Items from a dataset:
--------------------

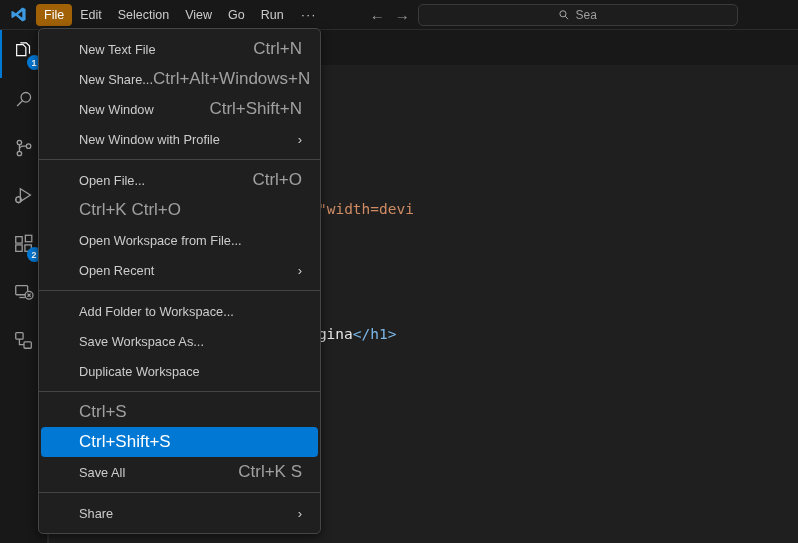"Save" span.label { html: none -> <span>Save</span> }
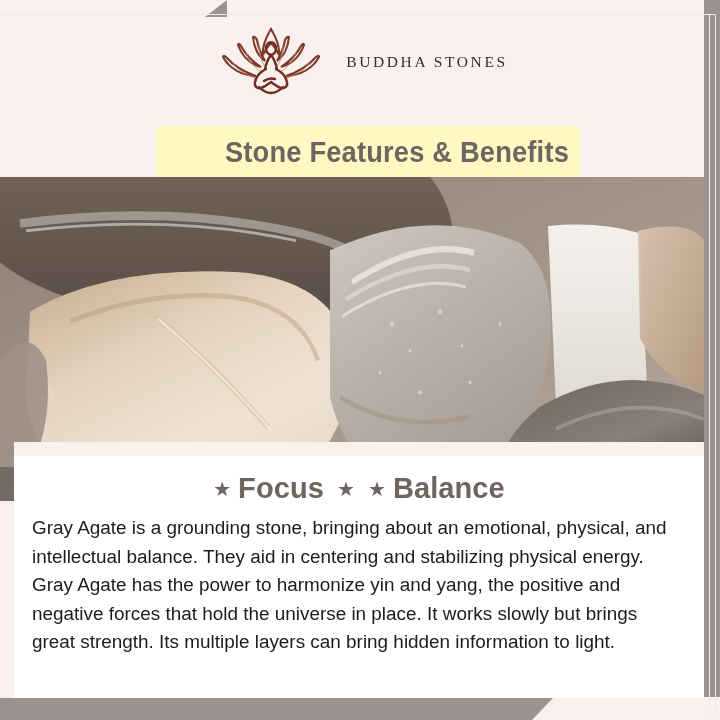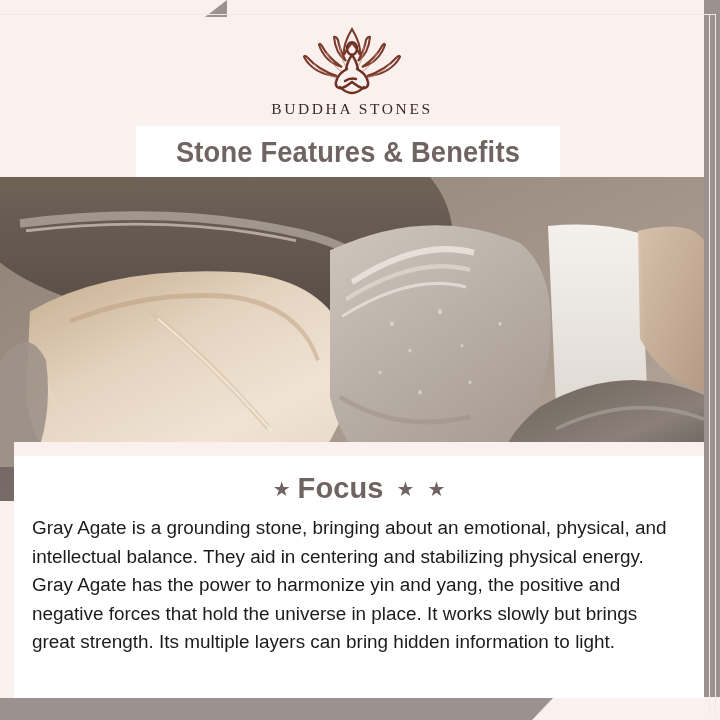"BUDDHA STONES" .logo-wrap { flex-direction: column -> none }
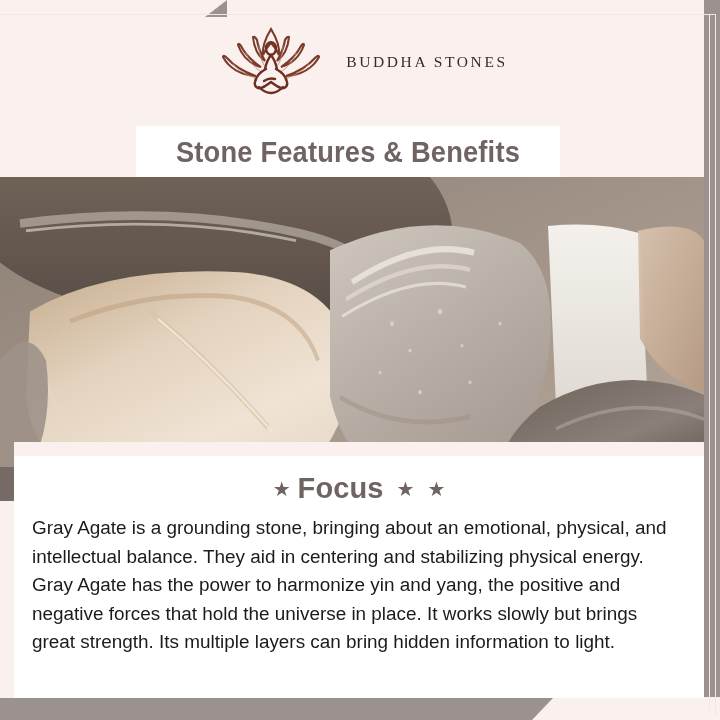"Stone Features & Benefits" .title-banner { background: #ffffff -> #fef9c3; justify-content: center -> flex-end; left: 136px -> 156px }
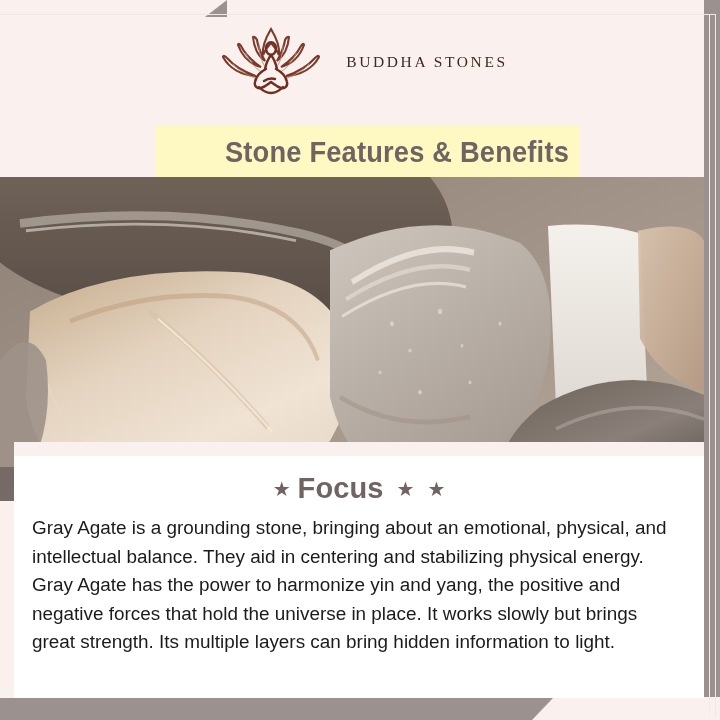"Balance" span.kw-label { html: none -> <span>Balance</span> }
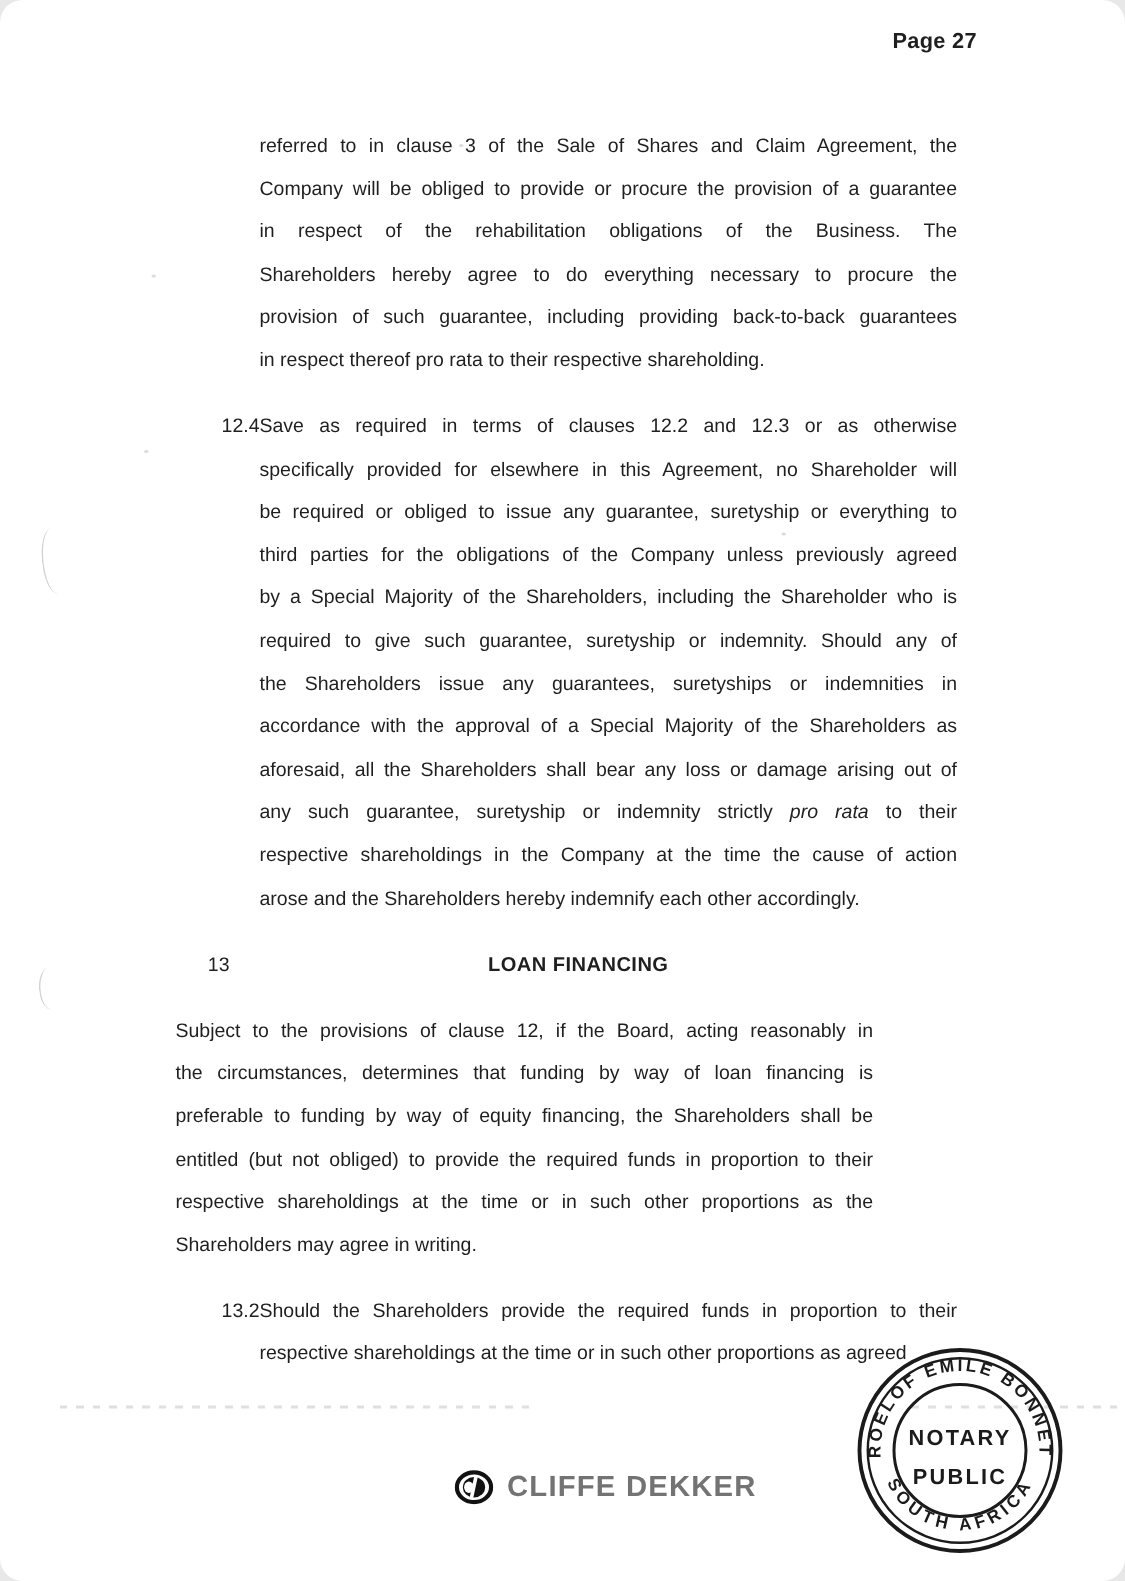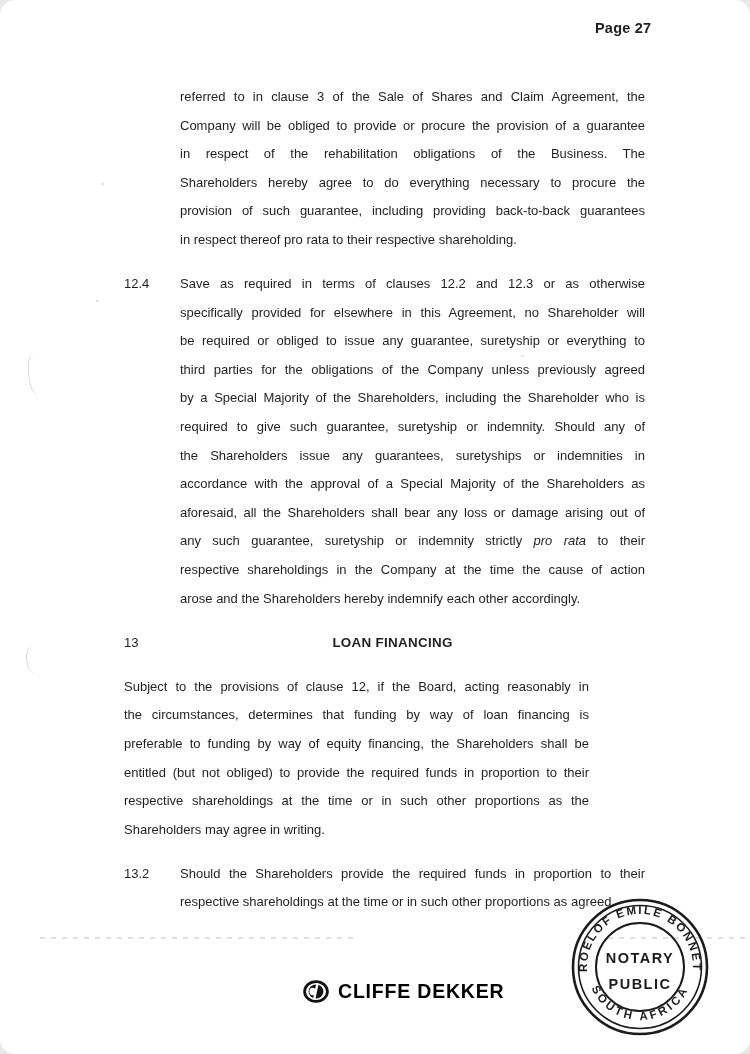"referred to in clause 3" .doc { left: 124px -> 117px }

--------------------

- Assignment: Hand back the data above exactly, with no images.

- Exercise response:
"Save" span.label { html: none -> <span>Save</span> }
"BUDDHA STONES" .logo-wrap { flex-direction: column -> none }
"Stone Features & Benefits" .title-banner { background: #ffffff -> #fef9c3; justify-content: center -> flex-end; left: 136px -> 156px }
"Balance" span.kw-label { html: none -> <span>Balance</span> }
"referred to in clause 3" .doc { left: 124px -> 117px }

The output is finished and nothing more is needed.